In response to the initial medical devastation from COVID-19, Paradigm expanded our catastrophic and complex care solutions to include Paradigm Contagion Care, an outcome-based continuum of care service to facilitate injured workers’ best functional level of recovery from COVID-19 infections.

As the COVID-19 survival rate improved, our experience at Paradigm led to one important epiphany — that high numbers of COVID-19 referrals to our program had very similar characteristics and challenges extant with our traditional catastrophic injury claim referrals involving traumatic brain injuries, spinal cord injuries, multiple trauma, burn injuries, and amputations. What is clear to us about our COVID-19 referrals is the high prevalence of complex organ injuries that would typically be associated with “outlier” claims having very expensive acute medical costs, compounded by long-term medical and rehabilitation costs arising from residual damages/injuries related to lungs, heart, brain, spinal cord, kidneys, and even limbs.

Conclusion

The aforementioned cases represent the uncommon, yet harsh reality of COVID-19’s potential to become a catastrophic claim. Paradigm’s current experience with care managing complex COVID-19 claims to the highest functional level confirms the varying degrees of challenges caused by COVID-19 on neurological and cardiovascular systems, where complications like ischemic brain injuries from strokes, spinal cord infarcts, Guillain-Barré syndrome like polyneuropathies, heart attacks, and even limb loss from arterial blood clots and sepsis, clearly exist. Such COVID-19-related devastations require medical care to address the prolonged and/or permanent residual physical impairments.
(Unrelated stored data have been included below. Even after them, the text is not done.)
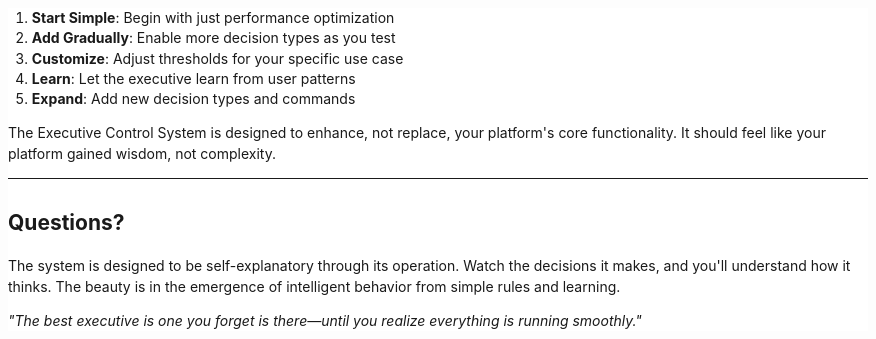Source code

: 1. **Start Simple**: Begin with just performance optimization
2. **Add Gradually**: Enable more decision types as you test
3. **Customize**: Adjust thresholds for your specific use case
4. **Learn**: Let the executive learn from user patterns
5. **Expand**: Add new decision types and commands

The Executive Control System is designed to enhance, not replace, your platform's core functionality. It should feel like your platform gained wisdom, not complexity.

---

## Questions?

The system is designed to be self-explanatory through its operation. Watch the decisions it makes, and you'll understand how it thinks. The beauty is in the emergence of intelligent behavior from simple rules and learning.

*"The best executive is one you forget is there—until you realize everything is running smoothly."*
Although there are workers without any obvious medical risk factors for severe complications, as noted in the first case study, many of these complex COVID-19 cases involve injured workers with premorbid chronic medical conditions, including obesity, heart disease, and diabetes. For now, these types of complications are primarily seen in COVID-19 claims involving hospitalized injured workers with severe and critically ill COVID-19 conditions where published literature indicates complication rates of up to 30%.

In addition, the medical community is keeping vigilance for other costly infection-related long-term sequelae like virus-related diabetes mellitus, dysfunction of autonomic nervous system, and persistent symptoms from myalgic encephalomyelitis or chronic fatigue syndrome that is associated with other well-known viral infections such as infectious mononucleosis and enteroviruses.

As more claims data becomes available to NCCI, it will be both interesting and helpful to learn more about the medical cost impacts of COVID-19 claims on the workers’ compensation system. So, for now, despite some casual observers thinking this may be “inconsequential” in response to many asymptomatic and mild cases involving COVID-19 claims, it would be prudent to acknowledge COVID’s true outlier potential as catastrophes with long-term disabilities and high medical costs.